You think Biden's old?

Whoever wins the US election in November and takes office in January will be the oldest president ever inaugurated. Trump was the oldest president to win a first term in 2016, and if he wins a second term he'll by 74 at his 2021 inauguration. If Biden wins, he'll be 78. 

That's pretty old! But septuagenarian presidents are a common occurrence in Africa. When Robert Mugabe was forced from office at age 93 he was the oldest head of state in the world. 

I posted the ages of all the presidents in ECOWAS countries two years ago. Five out of 15 were 70 years or older. Todd Moss and Stephanie Majerowicz of the Center for Global Development speculated that large gaps could lead to public anger, protests, and government turnover. We can test that hypothesis over the past two years. Below is the list from 2018; if the president hasn't changed I just posted the new age, and if he was recently re-elected. If the president did change, I post the new president with his new age, and I also included the age gap from 2018. In 2018 I only did the age gap for the oldest 5 presidents. 


  1. Liberia: George Weah, was 51, now 53
  2. Togo: Faure Gnassingbé, was 52, now 54 (re-elected to a fourth term in 2020)
  3. Gambia: Adama Barrow, was 53, now 55
  4. Sierra Leone: Julius Maada Bio, was 54, now 56
  5. Senegal: Macky Sall, was 56, now 58 (re-elected to a second term in 2019)
  6. Benin: Patrice Talon, was 60, now 62
  7. Guinea-Bissau: José Mário Vaz, was 60 (minus media age 19 = 41 year gap; lost re-election in 2019). New president: Umaro Mokhtar Sissoco Embaló, age 47. 
  8. Burkina Faso: Roch Marc Christian Kaboré, was 61, now 63
  9. Cape Verde: Jorge Carlos de Almeida Fonseca, was 67, now 69
  10. Niger: Mahamadou Issoufou, was 67, now 69
  11. Mali: Ibrahim Boubacar Keïta, was 73 (minus median age 16 = 57 year gap), overthrown in a coup last week. 
  12. Ghana: Nana Addo Dankwa Akufo-Addo, was 74 (minus median age 20 = 54 year gap), now 76
  13. Nigeria: Muhammadu Buhari, was 75 (minus median age 18 = 57 year gap), now 77. Re-elected for a second term in 2019. 
  14. Cote d'Ivoire: Alassane Dramane Ouattara, was 76 (minus median age 18 = 58 year gap), now 78. Running for a 3rd term; taking advantage of a new constitution to circumvent a two-term limit. 
  15. Guinea: Alpha Condé, was 80 (minus median age 19 = 61 year gap), now 82. Running for a 3rd term; also taking advantage of a new constitution to circumvent a two-term limit.
Conclusions: ECOWAS presidents are still really old. Only one (was close to the median) was replaced with a younger (the youngest in the region, in fact) president. 

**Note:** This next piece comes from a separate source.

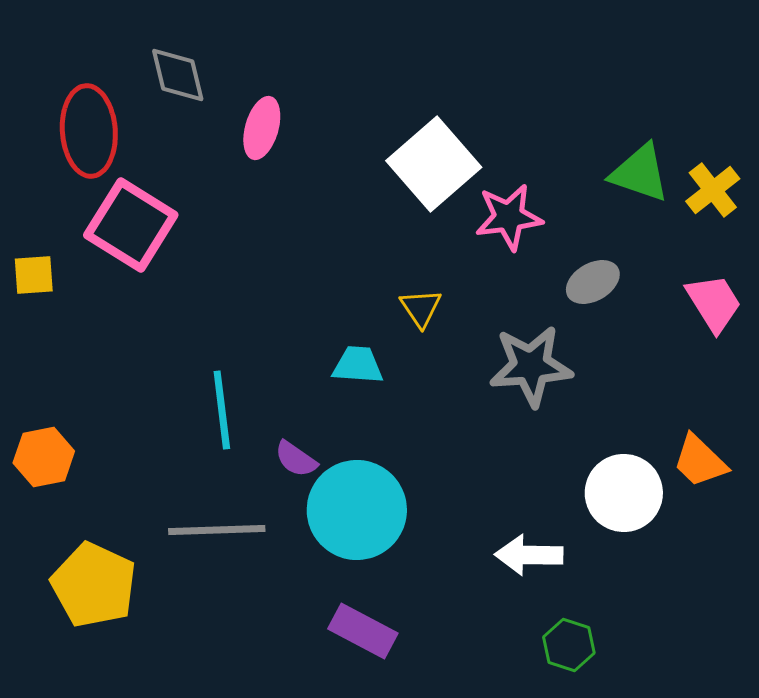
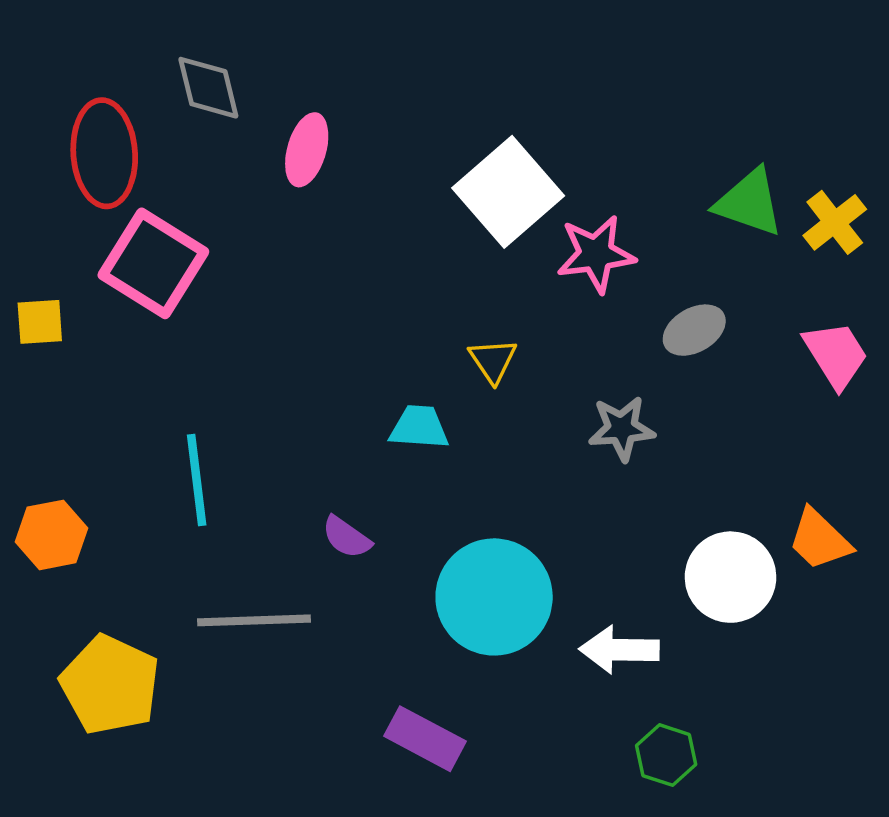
gray star: (531, 366) -> (622, 428), size x0.7
cyan line: (222, 410) -> (197, 480), moved
cyan circle: (357, 510) -> (494, 597), moved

Being younger/closer to the median age seems to help little if at all to win re-election. Four presidents faced re-election; the two younger incumbents won, the close-to-median age (among the presidents) incumbent lost and the older incumbent (one of the five over 70) won. 

One of the other septuagenarians was overthrown in a coup last week, which suggests risk for large age gaps. But the oldest two presidents are running for third terms despite 2-term limits in their countries. Perhaps they are miscalculating, or perhaps incumbency advantage (Bleck and van de Walle, p. 77) matters more than age gap.